# Alıştırma Metni:
────────

Bir okul yöneticisi de öğretmenlere, kendileri ile ilgili kararlara ve okul örgütünün amaçlarına ulaştırılması ile ilgili kararlara katılma olanağı sağlamamışsa, okulda otoriter bir havanın oluşmasına yol açmış ve dolayısı ile öğrencide geliştirilmek istenen demokratik davranışın yerleşmesine olumsuz etki yapmış olacaktır (Celep,1993,s.12). Okul yöneticisi ilk olarak, okul yönetimini etkileyen üyelerin her birini, karar organı olarak görebilmeli ve kabul etmelidir. Daha sonra karar sürecinde katılımın önemini kavramalı ve bu ilkeyi uygulamalıdır (Bursalıoğlu,1994, s.83).

Otokratik bir yönetim anlayışına sahip bir okul müdürü, astların alınan kararlara katılımını önemsemez. Öte yandan, öğretmenlerden görüş toplayıp, kararı yine kendisi veren bir yöneticinin yönettiği bir okulda katılım sınırlı düzeydedir. Oysa okul müdürü ve öğretmenlerin, problemi birlikte tanımladıkları, analiz ettikleri, çözümler ürettikleri, alternatifleri seçtikleri ve oybirliğiyle karar verdikleri bir okulda katılımcı bir yönetim vardır (Özden,1996, s.429).

Demokratik bir örgütte alınan bir karardan etkilenen çalışanların, bu kararda söz sahibi olmaları gerekir. Personelinin niteliği uygun olan eğitim örgütlerinde geniş bir katılımın sağlanması gerekmektedir. Katılma yoluyla işgörenler kendilerini etkileyen kararlarda etkin rol oynayabilmektedirler (Pehlivan,2000, s.31).

Sağlıklı bir örgütsel iklimin ve iletişim mekanizmasının bulunduğu, her statüdeki personelin çekinmeden karar sürecine katılabildiği bir okul ortamında da, öğretmenlerin görevlerine ve kurumlarına bağlılıklarının artması daha kolay olabilecektir (Nal,2003, s.45). Karar verme fonksiyonu, tüm örgütler için olduğu gibi, okul örgütü için de belirlenen hedeflere yönelik ilerlemeyi sağlayan eylemlerin lokomotifidir. Öğretmenlerin okul örgütü içindeki karar alma ya da sorun çözme

(19)

süreçlerinin içinde yer alması, karar ve çözümlerde kendi paylarının da olduğunu

görmeleri; kuruma bağlılıklarının artmasına, görev yaptıkları kurumu

özümsemelerine ve eğitsel faaliyetlerin istendik biçimde yerine getirilmesine katkı sağlayacaktır (Nal, 2003, s.52).

────────

# Verilen Malzeme:
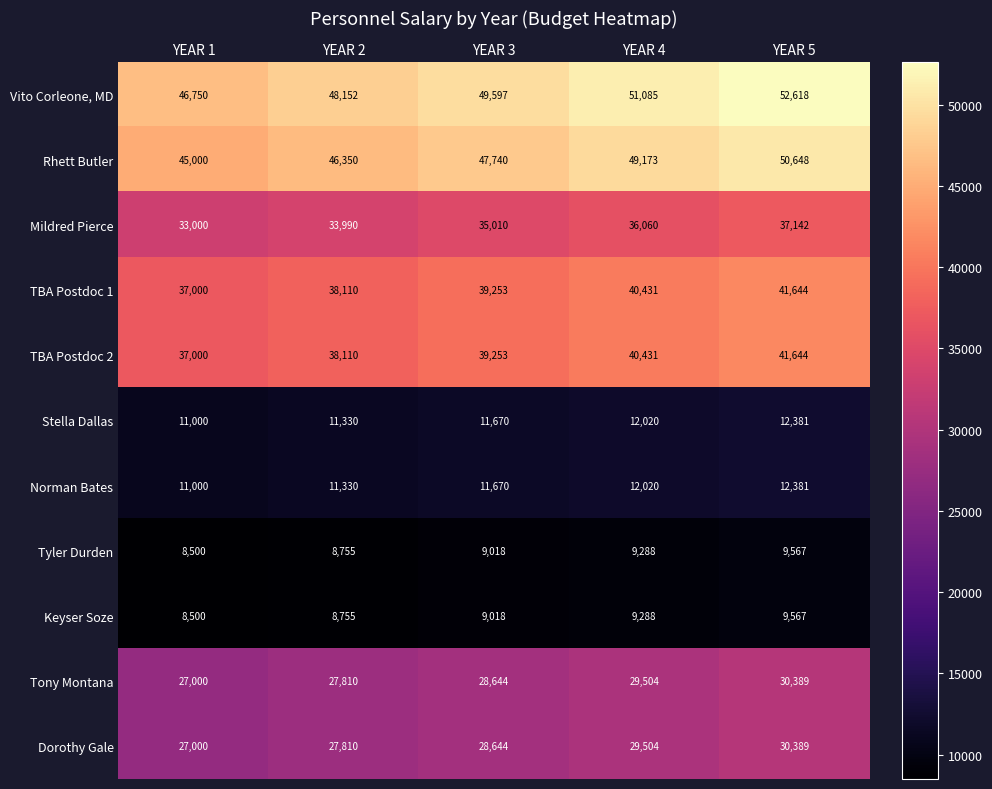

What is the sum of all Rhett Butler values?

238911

────────

# İstenen İş:
Öğretmenlerin okul yönetiminde karara katılımını ele alan metni, son cümlesinden sonra sürdürün.

# Görev Çıktısı:
Yönetici davranış ve uygulamalarının, işgörenlerin örgütsel bağlılık düzeyini etkilediğinin kanıtları vardır. Örgüt tarafından desteklenmediğini düşünen, karar alımında sınırlı rol alan ve iş rolü ve performansı hakkında geribildirim almayan bireyler genellikle düşük bağlılık göstermektedir. Örgütte ağırlıklı olarak uygulanan liderlik stili örgütsel bağlılığı olumlu veya olumsuz yönde etki edebilir (Dick ve Metcalfe, 2001, s.115). Okuldaki en yetkili yönetici olan okul müdürlerinin de katılımcı bir yönetim anlayışını benimseyerek, öğretmenleri karar alma sürecine dâhil etmeleri, alınan kararlardan onları haberdar etmeleri, kararların sorumluluğunu ve sonuçlarını beraber paylaşmaları da okullarda daha etkili bir eğitim-öğretim ortamı sağlayabilir.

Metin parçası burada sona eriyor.